WORK TO COMPLETE
- a) Answer these questions from the article on Attica Scott's arrest, one answer per line:
(i) At what time did the curfew take effect on the night Scott was arrested?
(ii) In which city did police arrest State Senator Louise Lucas?
(iii) Which governor called the charges against Scott "hard to believe"?
- b) Reproduce the stretch of the article on Attica Scott's arrest from "Her arrest made" through "bystander in June.", renaming "summertime" as "summer".
- c) Name every U.S. state mentioned in the article on Attica Scott's arrest.

TEXT PROVIDED
Attica Scott was trying to get to church in Louisville, Kentucky, when the police closed in. It was the night of September 24, one day after the state’s Republican attorney general announced that a grand jury would not indict three Louisville police officers in the killing of Breonna Taylor. Incensed, Scott and her teenage daughter, Ashanti, joined protesters in the streets of their hometown. “We were following the marchers as they were making their way through downtown,” she told me over Zoom in October. Scott and her daughter had chosen to follow in a car, rather than march on foot, because of recent vehicle attacks on Black Lives Matter protesters. But the car offered limited protection. Curfew approached and, with it, the threat of arrest.
“So we had a choice to make, to hunker down in the vehicle for the night or make our way to the church, which is just three blocks away,” she explained. “We saw that police were on 3rd Street and 4th Street, outside of the church. But because it was before curfew, we were convinced that we’d be able to make it safely inside the shelter.”
It didn’t happen. Police used an armored vehicle to block her from leaving a parking lot, according to video footage, then they arrested Scott, her daughter Ashanti, and several other others on felony rioting charges minutes before curfew came into effect at 9 p.m. In Louisville as elsewhere, citywide curfews offered a pretext for police to attack protesters. But Scott’s case is different: She is a lawmaker, the only Black woman in the Kentucky legislature. Police put her in a holding cell and charged her with setting fire to a public library in the district she represents. Prosecutors dropped the arson charge, but she still faces misdemeanor charges related to the curfew.
Her arrest made national news, and the headlines betrayed a note of shock: Hadn’t anyone recognized a sitting state representative probably hadn’t rioted her way through the streets of Louisville? What were the police thinking? Other than the detail of her office, Scott’s experiences are not anomalous. Law enforcement across the country violently suppressed summertime protests over the killings of Taylor, George Floyd, and so many other Black people by police. In Louisville, a National Guardsman deployed to suppress civil unrest shot and killed a bystander in June.
Scott isn’t even the first state legislator to be arrested for protesting this year. In August, police in Portsmouth, Virginia, arrested State Senator Louise Lucas, who is Black, on felony charges related to a June demonstration. Lucas, like Scott, said she just happened to be in the vicinity of property damage, a defaced Confederate memorial. (Lucas denies the charges, which remain pending.) To activists and public officials alike, the arrests looked like fresh proof of police overreach. The Portsmouth police “need to explain themselves,” the editorial board of the Virginian-Pilot declared.
But explanations have been scarce, and restitution is slow to arrive. Even a state legislator like Scott can face long odds in the quest for equal treatment. Virginia Democrats organized a rally for Lucas, but Scott told me that she’s encountered a more muted reaction from her own state party. Kentucky’s Democratic governor, Andy Beshear, called the charges “hard to believe” at a recent unrelated press conference, and one of her Democratic colleagues in the legislature has introduced “Attica’s Law,” which would narrow the definition of rioting that was used to charge Scott. But there’s been no rally, no other formal expression of support from the party. “Yet the Tennessee Democratic Party issued a statement. Ohio’s Democratic Women’s Caucus issued a statement,” Scott said.
I asked her why she thought Kentucky Democrats didn’t react more forcefully to her arrest. “I don’t know, and quite honestly, I haven’t reached out to them. Because this has been a traumatic experience,” she responded. She did receive a supportive text message from a state Democratic staff member, but she’d hoped for more. The Kentucky Democratic Party did not return emailed requests for comment.

DATA EXCERPT

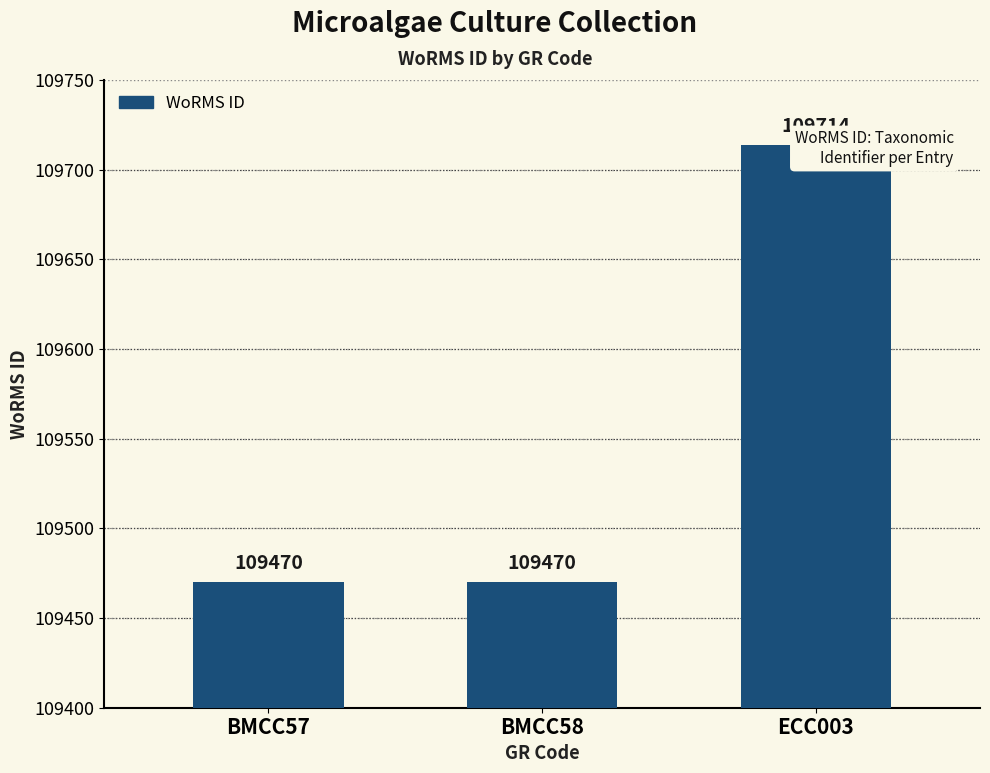

What is the change in value from BMCC57 to ECC003?

+244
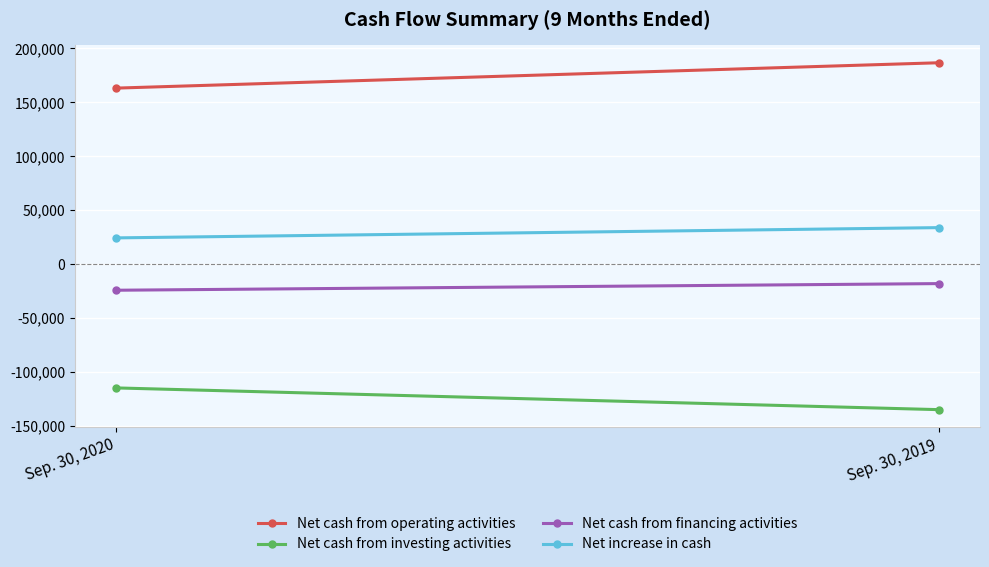

Where is Net cash from financing activities nearest to the value -21071?

Sep. 30, 2019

EXERCISE RESPONSES
- a)
(i) 9 p.m.
(ii) Portsmouth, Virginia
(iii) Andy Beshear

- b)
Her arrest made national news, and the headlines betrayed a note of shock: Hadn’t anyone recognized a sitting state representative probably hadn’t rioted her way through the streets of Louisville? What were the police thinking? Other than the detail of her office, Scott’s experiences are not anomalous. Law enforcement across the country violently suppressed summer protests over the killings of Taylor, George Floyd, and so many other Black people by police. In Louisville, a National Guardsman deployed to suppress civil unrest shot and killed a bystander in June.

- c) Kentucky, Virginia, Tennessee, Ohio